Board members say the Federal Transit Administration’s higher projected cost is in part due to the rise in construction and labor costs, as well as other unknowns the project may face.
A spokesperson for the FTA sent KHON2 a statement saying: “… we will work with HART to ensure it is taking every reasonable measure to mitigate cost overruns and minimize the delay in opening the project.” (Read the full statement below.)
So now HART officials have to figure out if they have enough money to finish the project or make drastic changes.
“Over the next 60 to 90 days, we’re going to look at realistically how much money we have to build what kind of system, so we can make a decision whether we stop at Middle Street or do we go halfway to Ala Moana, whether we go all the way to Ala Moana, how many stations,” said HART board member Mike Formby.
“What about fewer cars?” KHON2 asked.
“That’s another option,” Formby replied. “There are many options, but first we want to figure out what we can do for the money that we expect to have.”
HART chairwoman Colleen Hanabusa says all options are on the table because federal officials are now willing to consider changes without pulling their funding.

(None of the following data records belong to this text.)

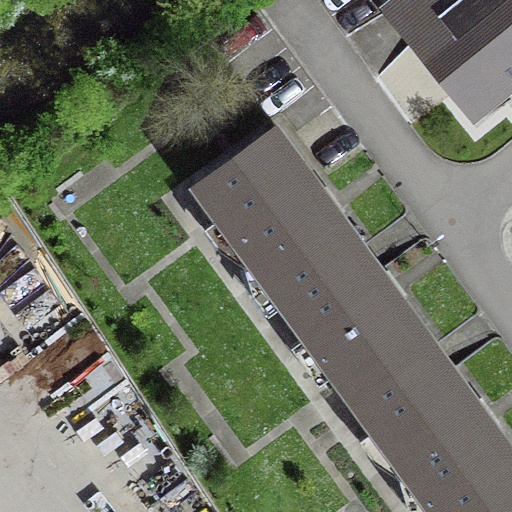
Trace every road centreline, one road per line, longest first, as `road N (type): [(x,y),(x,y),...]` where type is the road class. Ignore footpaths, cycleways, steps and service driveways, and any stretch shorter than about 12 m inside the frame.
road 1 (residential): [(278,0),(439,222)]
road 2 (residential): [(439,222),(511,321)]
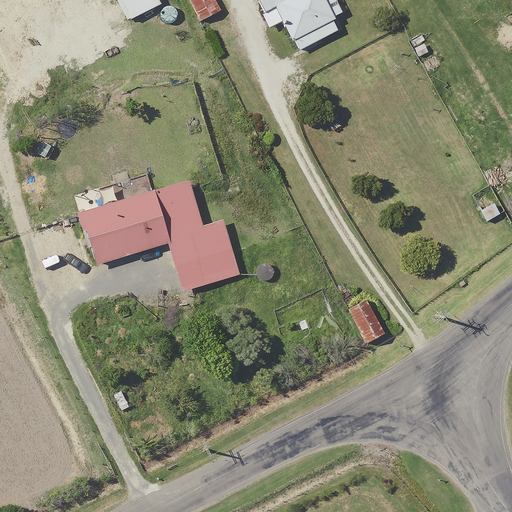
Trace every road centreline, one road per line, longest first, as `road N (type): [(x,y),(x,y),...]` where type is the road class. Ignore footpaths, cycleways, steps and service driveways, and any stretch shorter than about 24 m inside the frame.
road 1 (unclassified): [(134,511),(436,354)]
road 2 (unclassified): [(436,354),(493,511)]
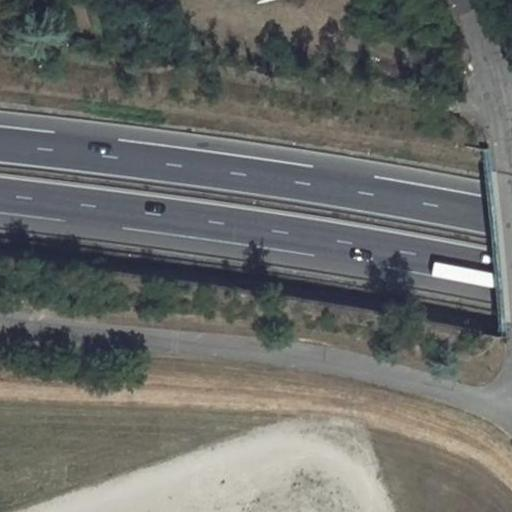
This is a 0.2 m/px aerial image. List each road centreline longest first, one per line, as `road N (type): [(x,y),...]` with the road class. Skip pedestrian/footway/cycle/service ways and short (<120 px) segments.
road 1 (unclassified): [(0,321),(314,356),(511,415)]
road 2 (trunk): [(0,195),(349,242),(511,273)]
road 3 (trunk): [(511,221),(0,144)]
road 4 (residential): [(456,0),(511,146)]
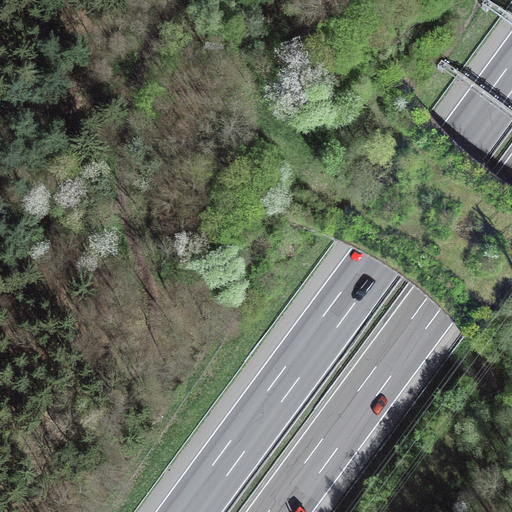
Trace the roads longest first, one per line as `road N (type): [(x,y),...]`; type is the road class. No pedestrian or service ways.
road 1 (motorway): [(511,75),(189,511)]
road 2 (motorway): [(279,511),(511,196)]
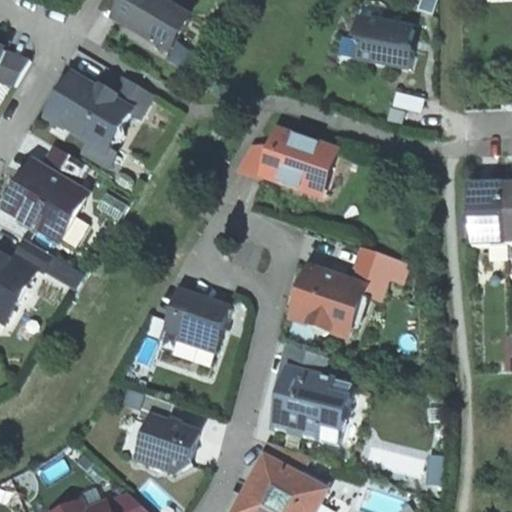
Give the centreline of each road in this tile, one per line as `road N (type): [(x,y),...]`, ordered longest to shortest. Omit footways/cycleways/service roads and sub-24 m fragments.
road 1 (track): [(471,511),(473,417),(456,205),(456,156),(469,124)]
road 2 (residential): [(254,259),(282,305),(204,511)]
road 3 (residential): [(0,146),(64,31)]
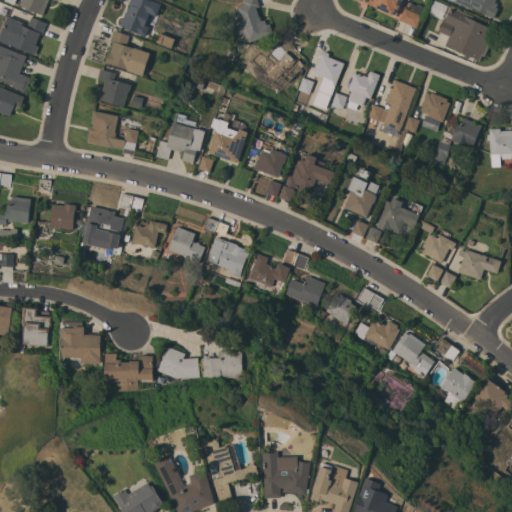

“That’s a major change from before when they said no, we’re not going to look at anything short of what you, the City and County of Honolulu said that you were going to build,” she said.
But Hanabusa adds that any substantial savings will have to come from making changes in the guideway. Cutting down the number of stations probably won’t be enough.
She says the cost of building nine remaining stations stands at $250 million, “so when you look at that, if you’re going to try to get to some figure to finish the guideway, the stations themselves do not give us as much relief as you’d think. It’s the guideway that costs the most, so we have to look at that.”
Another option is to get more money, but Hanabusa says it seems unlikely that the state legislature will approve another extension of the general excise tax, considering lawmakers told HART not to ask for more money when they approved the extension this past session.
“Are you ruling out asking the legislature for more money or another extension?” KHON2 asked.
“We never rule out anything,” Hanabusa said. “It doesn’t mean we’re going to be successful, but I’ve always taken the position, all they can say is no when you ask.”
The H-3 Freeway faced similar cost overruns and project delays. The initial estimated cost for the 16-mile stretch of freeway in 1963 was $250 million.
When it was finally completed in 1997, it cost $1.23 billion. The delays and run-up price tag were mainly due to protests and court battles.
At the time, the H-3 Freeway was the most expensive freeway per mile in the United States.
The following statement was provided by the FTA:
The Federal Transit Administration (FTA) has conducted a risk assessment of the Honolulu Rail Project cost and schedule. While the draft risk assessment has identified a significant funding gap in the total project cost, we will work with the Honolulu Authority for Rapid Transportation (HART) to determine if revisions are required before we finalize the assessment. In addition, we will work with HART to ensure it is taking every reasonable measure to mitigate cost overruns and minimize the delay in opening the project.
The Full Funding Grant Agreement (FFGA) for the Honolulu Rail Project, signed by FTA and the City and County of Honolulu in 2012, has a total project budget of $5.1 billion, which includes $1.55 billion in FTA Capital Investment Grant program (New Starts) funds. During the past year, Hawaii state and Honolulu City Council actions have increased the non-federal funding available to support a total project budget of $6.8 billion. FTA’s draft risk assessment identifies a significant remaining funding gap beyond $6.8 billion of approximately $900 million to $1.2 billion. Keep in mind the estimated date of completion for the project is December 2024.
As stated previously, FTA has not yet released the FY2015 and FY2016 funding increments for the Honolulu rail project. Until FTA receives and approves a revised project cost estimate, schedule, and financial plan which includes a commitment of all of the local funds needed to cover that cost estimate, FTA cannot award the FY2015 or FY2016 increments of New Starts (Section 5309) funds under the terms of the Full Funding Grant Agreement.